Importância da Inclusão Social
“Geralmente as pessoas com visão monocular apresentam uma aparência que pode gerar exclusão social, pois essas pessoas comumente apresentam “olho torto” (estrabismo com assimetropia), “olho cinza” (amaurose), ou “olho de vidro” (prótese ocular). Sob este enfoque, é possível se entender que as pessoas com visão monocular, não estão integradas à sociedade, uma vez que sofrem preconceitos e discriminações, porque são consideradas “anormais” ao serem apreciadas sob o “padrão de normalidade”. O emprego e a autoestima são os problemas mais frequentes para quem convive com a doença. Portanto, é importante que o Poder Público estabeleça mecanismos para favorecer a inclusão social da pessoa com visão monocular, assim como estratégias para que a pessoa com deficiência seja respeitada em suas peculiaridades e necessidades” (LEANDRO LINO, advogado especialista na causa monocular).

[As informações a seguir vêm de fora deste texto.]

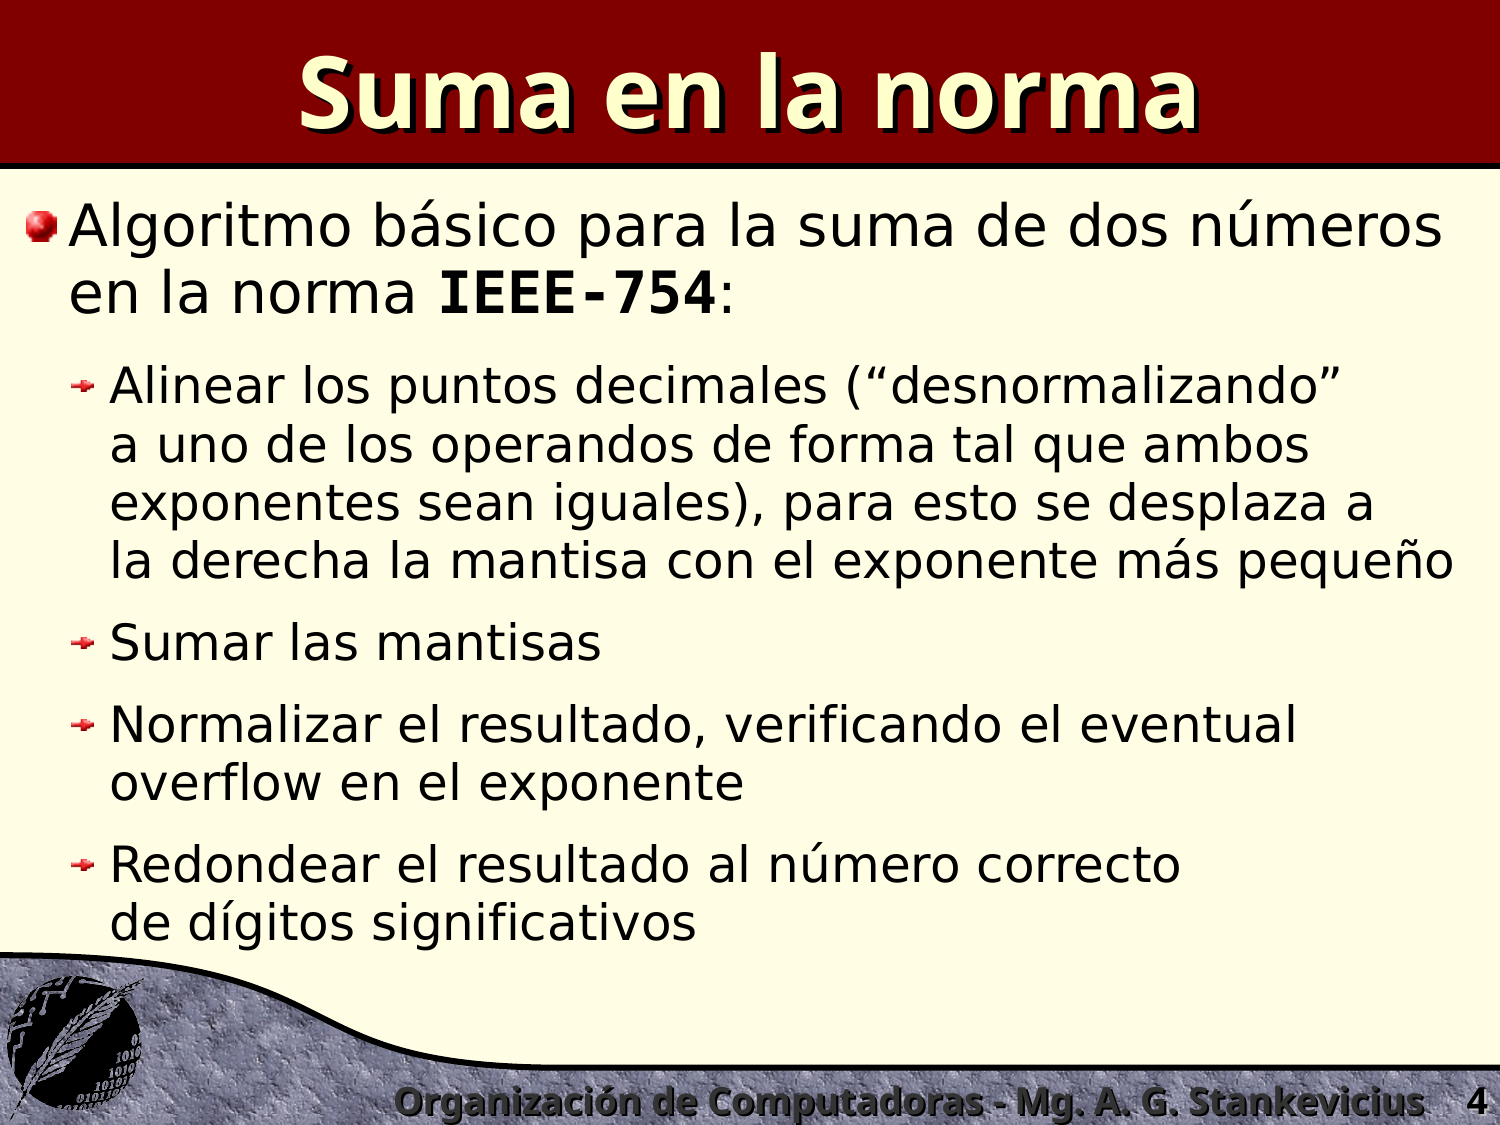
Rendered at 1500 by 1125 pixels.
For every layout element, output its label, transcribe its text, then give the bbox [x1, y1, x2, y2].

Em suma, é pacífico tanto para o Poder Judiciário quanto para o Poder Executivo Estadual o enquadramento do indivíduo com visão monocular como deficiente, muito embora ainda existam situações em que os monoculares se veem constrangidos a não ter seus direitos reconhecidos.
No Estado do Ceará, muitos monoculares não conseguem o direito ao transporte público gratuito, garantido a todos os deficientes. São inúmeros os relatos dos monoculares que reclamam que não conseguem acesso ao transporte gratuito e outros direitos garantidos aos demais deficientes, simplesmente porque o Estado ainda não tem legislação reconhecendo a condição do monocular como deficiência, sendo necessário recorrer à justiça para fazer valer seus direitos.

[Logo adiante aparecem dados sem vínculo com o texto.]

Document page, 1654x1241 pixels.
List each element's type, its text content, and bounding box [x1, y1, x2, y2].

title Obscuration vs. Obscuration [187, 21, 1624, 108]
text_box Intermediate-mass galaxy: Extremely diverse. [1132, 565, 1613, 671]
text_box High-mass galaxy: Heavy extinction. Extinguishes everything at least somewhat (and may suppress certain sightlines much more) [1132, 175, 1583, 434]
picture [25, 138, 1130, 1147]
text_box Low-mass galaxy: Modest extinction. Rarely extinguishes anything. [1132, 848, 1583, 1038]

O propósito do presente projeto de lei é corrigir essa situação de injustiça no âmbito estadual e na esteira do entendimento majoritário do Poder Judiciário.
Os direitos às pessoas com deficiência estão garantidos em nosso ordenamento jurídico pela Constituição Federal, pelo Estatuto da Pessoa com Deficiência, pela Lei Brasileira de Inclusão nº 13.146, de 06 de julho de 2015, e demais normas protetivas. Cabe a nós, legisladores, garantir que o Ceará seja um Estado justo e inclusivo.
Faz-se imprescindível ressaltar que a presente propositura não se enquadra no rol de matérias de competência legislativa exclusiva do poder executivo, uma vez que busca o mero reconhecimento da visão monocular como deficiência, estendendo a todos os monoculares do Ceará, nesta situação, os mesmos direitos garantidos aos demais deficientes pelo ordenamento jurídico estadual.
Diante do exposto, requeremos a colaboração e o entendimento dos nobres deputados para aprovação deste projeto de lei.